Ihren Anfang nahm die Führung vor der Villa Eugenia, wo Albrecht Schaal auf den Achsenverlauf zwischen Gebäude und Eingangstor hinwies. „Hier erlebt man eine ganz enorme Symmetrie“, ließ der Experte wissen und ging auf den beeindruckenden visuellen Effekt ein, der durch die Mittelachse und die geometrischen Elemente auf dem Platz vor der Villa erzeugt wird.

Angelegt wurde der Fürstengarten als klassischer englischer Landschaftsgarten im Stil eines „Pleasuregrounds“; ein Vergnügungsgarten, in dem geometrische Elemente erlaubt sind. In seiner Blütezeit, die um 1826 einsetzte und eng mit dem Wirken der Fürstin Eugenie von Hohenzollern-Hechingen zusammenhing, wies er mehrere eingestreute Beete, gezielt angelegtes Buschwerk, genannt „Shrubberies“, einen Schattengang sowie ein ganzes Netz an Spazierwegen auf. „Das eigentliche Kunstwerk waren hier nicht die Gebäude, sondern die Pflanzen“, so Schaal.

Ein weiteres wichtiges Gestaltungselement stellten die Sichtachsen dar, die an mehreren Stellen immer wieder den Ausblick auf das Feilbachtal und vor allem natürlich auf die Burg Hohenzollern freigaben. „Die Burg wurde hier an verschiedenen Stellen richtiggehend gefeiert“, betonte der Experte.

Heute sieht das ganz anders aus. Die Umgebung der historischen Anlage hat sich durch Bebauung verändert, viele der Wege wurden verlegt und verbreitert, von den Sichtachsen ist „nach jahrzehntelanger Pflegevernachlässigung“ nichts mehr übrig. Auch die beiden Brunnen, die sich einst im rückwärtigen Bereich der Villa befanden, sind längst nicht mehr da.

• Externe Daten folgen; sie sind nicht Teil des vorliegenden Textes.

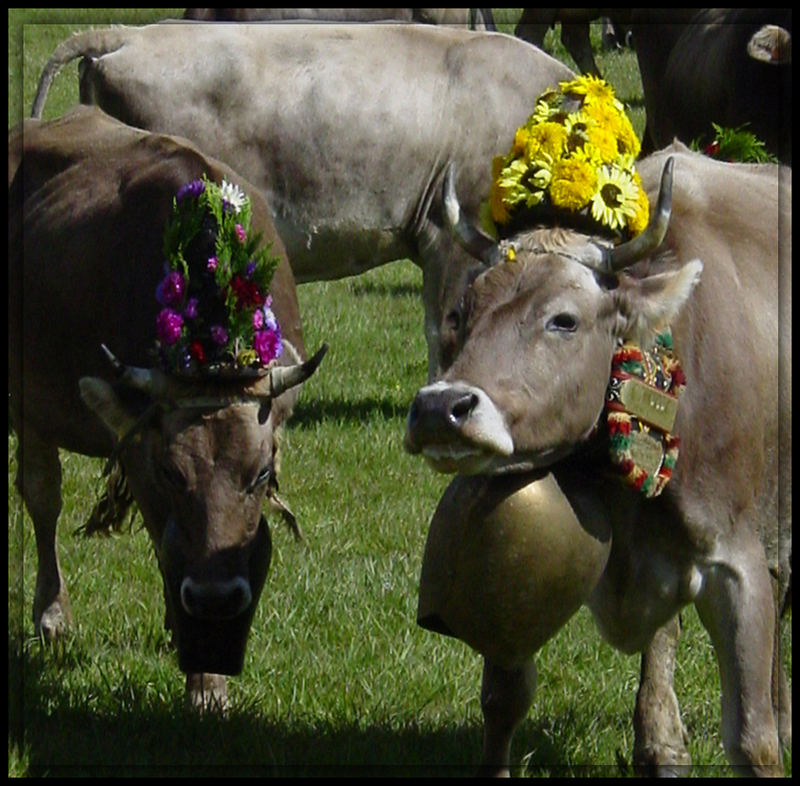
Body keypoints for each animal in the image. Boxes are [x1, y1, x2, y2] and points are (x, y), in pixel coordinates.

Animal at [7, 105, 326, 712]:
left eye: (262, 474)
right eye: (170, 472)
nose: (215, 597)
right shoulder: (135, 450)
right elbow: (164, 543)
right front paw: (204, 682)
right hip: (29, 403)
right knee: (42, 495)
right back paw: (52, 614)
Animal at [404, 141, 792, 772]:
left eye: (564, 319)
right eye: (461, 312)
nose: (441, 408)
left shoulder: (737, 559)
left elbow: (750, 738)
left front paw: (768, 733)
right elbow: (502, 701)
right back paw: (660, 741)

„Man muss beachten: Das hier war ein ausgereiftes Gartenkunstwerk, in dem ganz besondere Stimmungen erzeugt wurden“, unterstrich Schaal. Kein gewöhnliches, sondern ein begehbares, lebendiges. Denn all das Grün darin lebt und wächst. Der Park sei viel zu lange sich selbst überlassen worden. Nun gelte es, ein Kunstwerk, das beschädigt, aber noch nicht zerstört sei, zu retten. Gärtnerische Kontinuität sei dabei wichtig: „Es ist phantastisch, was hier einmal alles war und auch noch ist; damit muss sensibel umgegangen werden.“

Die ersten Schritte hierzu sind schon gemacht, etwa am Tempelhügel. In den kommenden fünf Jahren soll sich, wenn es nach den Planungen des Landschaftsarchitekten geht, noch viel mehr tun. Sein dringender Rat: „Man muss jetzt einfach anfangen und darf keine Angst vor Eingriffen haben.“ Letztere sollten aber sehr behutsam und mit Rücksicht auf die Natur vorgenommen werden, denn der Fürstengarten beherbergt viele seltene Tierarten.

Ein bisschen geträumt werden darf auch: Ein großer, aber auch kostspieliger Wunsch wäre, zwischen dem Weißen Häusle und einem „Point de vue“ in Richtung Feilbachtal wieder einen „Schattengang“ zu errichten. Auch die Hinzunahme des Areals der Villa Silberburg wäre wünschenswert. Dann könnte der Fürstengarten irgendwann vielleicht wieder in alter Pracht erstrahlen.

2

Brunnen hat es einst im rückwärtigen Bereich der Villa Eugenia gegeben. Von denen ist nichts mehr da. Die Stadt will den Fürstengarten nun aber konsequent wiedererwecken.